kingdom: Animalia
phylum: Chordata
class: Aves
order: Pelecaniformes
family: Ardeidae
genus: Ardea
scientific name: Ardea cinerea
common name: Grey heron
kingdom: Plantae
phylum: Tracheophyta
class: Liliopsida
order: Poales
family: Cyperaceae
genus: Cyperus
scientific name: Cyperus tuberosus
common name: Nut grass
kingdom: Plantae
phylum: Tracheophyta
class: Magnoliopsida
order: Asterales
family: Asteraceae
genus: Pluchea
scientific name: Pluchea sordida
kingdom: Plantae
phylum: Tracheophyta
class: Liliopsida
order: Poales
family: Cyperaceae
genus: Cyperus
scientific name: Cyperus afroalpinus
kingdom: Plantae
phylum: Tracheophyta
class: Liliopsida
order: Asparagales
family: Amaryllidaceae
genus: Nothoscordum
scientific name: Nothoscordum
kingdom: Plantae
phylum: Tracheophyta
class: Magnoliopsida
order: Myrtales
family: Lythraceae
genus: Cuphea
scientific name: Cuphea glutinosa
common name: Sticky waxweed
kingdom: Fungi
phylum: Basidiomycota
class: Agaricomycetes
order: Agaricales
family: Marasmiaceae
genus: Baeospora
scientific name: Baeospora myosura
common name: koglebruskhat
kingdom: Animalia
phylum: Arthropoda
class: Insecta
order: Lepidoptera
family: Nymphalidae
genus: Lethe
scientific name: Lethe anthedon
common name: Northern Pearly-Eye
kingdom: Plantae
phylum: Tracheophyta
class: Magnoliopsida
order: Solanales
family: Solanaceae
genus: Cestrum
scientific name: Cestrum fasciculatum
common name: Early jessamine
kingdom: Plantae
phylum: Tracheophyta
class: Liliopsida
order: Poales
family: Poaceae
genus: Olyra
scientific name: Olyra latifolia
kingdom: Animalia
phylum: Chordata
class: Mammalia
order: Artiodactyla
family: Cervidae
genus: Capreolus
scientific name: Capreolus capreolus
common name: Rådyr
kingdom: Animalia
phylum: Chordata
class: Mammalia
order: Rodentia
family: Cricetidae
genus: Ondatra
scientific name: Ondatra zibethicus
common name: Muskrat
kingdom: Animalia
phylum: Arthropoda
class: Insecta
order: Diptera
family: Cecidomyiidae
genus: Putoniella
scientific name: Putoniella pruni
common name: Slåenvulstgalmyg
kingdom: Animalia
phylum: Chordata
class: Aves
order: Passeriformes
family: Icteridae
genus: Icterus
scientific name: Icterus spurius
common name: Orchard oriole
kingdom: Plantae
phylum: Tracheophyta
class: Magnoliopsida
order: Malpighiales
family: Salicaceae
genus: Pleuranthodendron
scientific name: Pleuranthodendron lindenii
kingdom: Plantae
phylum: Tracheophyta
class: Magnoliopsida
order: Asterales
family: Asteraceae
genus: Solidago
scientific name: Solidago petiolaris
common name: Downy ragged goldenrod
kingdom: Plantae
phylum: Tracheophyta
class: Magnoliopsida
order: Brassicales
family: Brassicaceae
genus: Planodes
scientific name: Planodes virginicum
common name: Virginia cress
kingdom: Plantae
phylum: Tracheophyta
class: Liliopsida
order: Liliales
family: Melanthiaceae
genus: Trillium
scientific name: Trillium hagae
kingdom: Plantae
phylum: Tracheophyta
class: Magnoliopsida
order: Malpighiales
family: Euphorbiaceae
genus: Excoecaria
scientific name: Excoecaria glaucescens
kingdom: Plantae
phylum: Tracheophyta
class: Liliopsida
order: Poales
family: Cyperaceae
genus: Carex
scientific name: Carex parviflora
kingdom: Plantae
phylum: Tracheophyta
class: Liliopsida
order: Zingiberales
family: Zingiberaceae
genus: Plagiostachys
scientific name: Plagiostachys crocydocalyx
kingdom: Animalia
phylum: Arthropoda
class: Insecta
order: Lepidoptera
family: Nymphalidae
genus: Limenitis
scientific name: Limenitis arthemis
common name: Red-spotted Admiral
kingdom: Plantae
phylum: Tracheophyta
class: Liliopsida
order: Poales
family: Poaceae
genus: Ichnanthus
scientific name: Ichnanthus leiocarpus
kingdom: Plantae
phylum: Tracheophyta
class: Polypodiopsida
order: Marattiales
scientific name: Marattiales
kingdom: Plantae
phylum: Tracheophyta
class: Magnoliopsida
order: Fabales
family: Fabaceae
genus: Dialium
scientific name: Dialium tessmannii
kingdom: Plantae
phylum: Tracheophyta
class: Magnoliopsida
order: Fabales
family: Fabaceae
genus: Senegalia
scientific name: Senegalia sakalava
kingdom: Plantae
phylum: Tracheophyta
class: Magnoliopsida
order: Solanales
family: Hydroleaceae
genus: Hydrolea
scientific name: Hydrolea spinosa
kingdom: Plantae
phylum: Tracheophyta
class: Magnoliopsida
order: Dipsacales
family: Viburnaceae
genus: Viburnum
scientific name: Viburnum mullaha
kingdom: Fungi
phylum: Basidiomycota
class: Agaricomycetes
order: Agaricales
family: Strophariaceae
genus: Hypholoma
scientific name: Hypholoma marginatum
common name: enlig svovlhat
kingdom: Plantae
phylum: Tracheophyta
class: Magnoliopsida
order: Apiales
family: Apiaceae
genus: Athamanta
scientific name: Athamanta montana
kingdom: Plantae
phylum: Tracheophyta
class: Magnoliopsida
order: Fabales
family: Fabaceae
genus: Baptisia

*Stated problem*
Copy out the records from the line with "scientific name: Lethe anthedon" up to and including the line with "family: Salicaceae".

*Written response*
scientific name: Lethe anthedon
common name: Northern Pearly-Eye
kingdom: Plantae
phylum: Tracheophyta
class: Magnoliopsida
order: Solanales
family: Solanaceae
genus: Cestrum
scientific name: Cestrum fasciculatum
common name: Early jessamine
kingdom: Plantae
phylum: Tracheophyta
class: Liliopsida
order: Poales
family: Poaceae
genus: Olyra
scientific name: Olyra latifolia
kingdom: Animalia
phylum: Chordata
class: Mammalia
order: Artiodactyla
family: Cervidae
genus: Capreolus
scientific name: Capreolus capreolus
common name: Rådyr
kingdom: Animalia
phylum: Chordata
class: Mammalia
order: Rodentia
family: Cricetidae
genus: Ondatra
scientific name: Ondatra zibethicus
common name: Muskrat
kingdom: Animalia
phylum: Arthropoda
class: Insecta
order: Diptera
family: Cecidomyiidae
genus: Putoniella
scientific name: Putoniella pruni
common name: Slåenvulstgalmyg
kingdom: Animalia
phylum: Chordata
class: Aves
order: Passeriformes
family: Icteridae
genus: Icterus
scientific name: Icterus spurius
common name: Orchard oriole
kingdom: Plantae
phylum: Tracheophyta
class: Magnoliopsida
order: Malpighiales
family: Salicaceae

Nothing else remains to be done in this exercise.